**DOCUMENT EXCERPT**
Monday, July 23, 2012

Notebook 2012


Against the idea of “communication” in art: We must also recognize the existence and importance of still less articulate mental episodes in which the thinker gropes for expression and is swayed by dimly perceived intimations of significance or promising roads to solution.

Thoughts come with their expression. 

Postmodernism came about along with a general feeling of relativism, more talk of truths and less of truth.  If any one thing can be pointed to as an indicator that postmodernism has passed or is deep into passing, it is the current tendency to move away from relativism. 

All propositions are true and false.  No they’re not. 

Talking, and writing as well, is full of the chance operations of how one sets off.  As one speaks, structures are set up that must then be filled.  This makes demands upon the direction of the thinking—the formal direction.  It forces us to say it in a certain way.  We all know this. 

Language has a cold. 

Logic has never been enough. 

Is art purposive? 

Language is a forced march. 

Is decorated banality still banality?

Poetry as an expression of a feeling or state of feelings, or as a state of being in those feelings.  This dichotomy has been going around a long time.  It’s a false dichotomy. 

Ideas that seem clear but in actuality, when examined, are not, is the hugger mugger in the museum. 

Most confusion and misunderstandings arise from the multiple and shifting senses of key words. 

Most artists and critics at any given time are clerks of nostalgia.

**TO BE DONE**
1. Answer these questions about the notebook entry:
(a) What does it point to as an indicator that postmodernism has passed or is deep into passing?
(b) What does it say most confusion and misunderstandings arise from?
(c) What does it call most artists and critics at any given time?
2. Print the notebook entry's passage from "Notebook 2012" up to and including "No they’re not.".
Work from the notebook entry alone, not from the data after it.

**SOURCE EXCERPT**
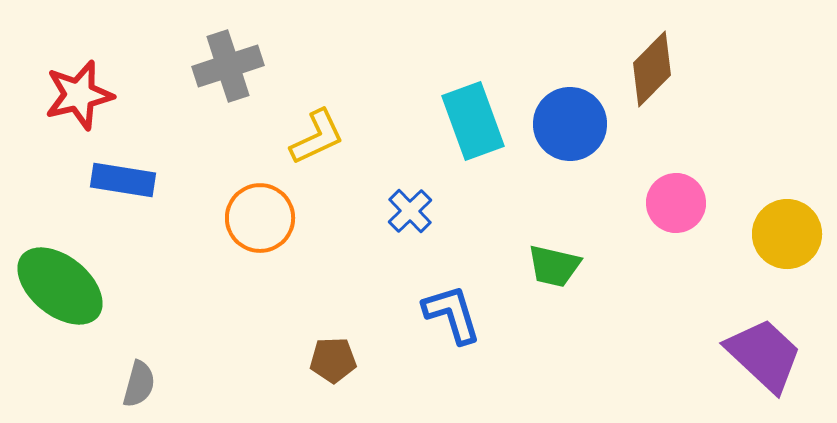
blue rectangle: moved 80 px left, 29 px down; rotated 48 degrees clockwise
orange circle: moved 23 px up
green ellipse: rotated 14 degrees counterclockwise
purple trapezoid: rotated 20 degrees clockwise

**THE REPLIES**
1.
(a) The current tendency to move away from relativism.
(b) The multiple and shifting senses of key words.
(c) Clerks of nostalgia.

2.
Notebook 2012


Against the idea of “communication” in art: We must also recognize the existence and importance of still less articulate mental episodes in which the thinker gropes for expression and is swayed by dimly perceived intimations of significance or promising roads to solution.

Thoughts come with their expression. 

Postmodernism came about along with a general feeling of relativism, more talk of truths and less of truth.  If any one thing can be pointed to as an indicator that postmodernism has passed or is deep into passing, it is the current tendency to move away from relativism. 

All propositions are true and false.  No they’re not.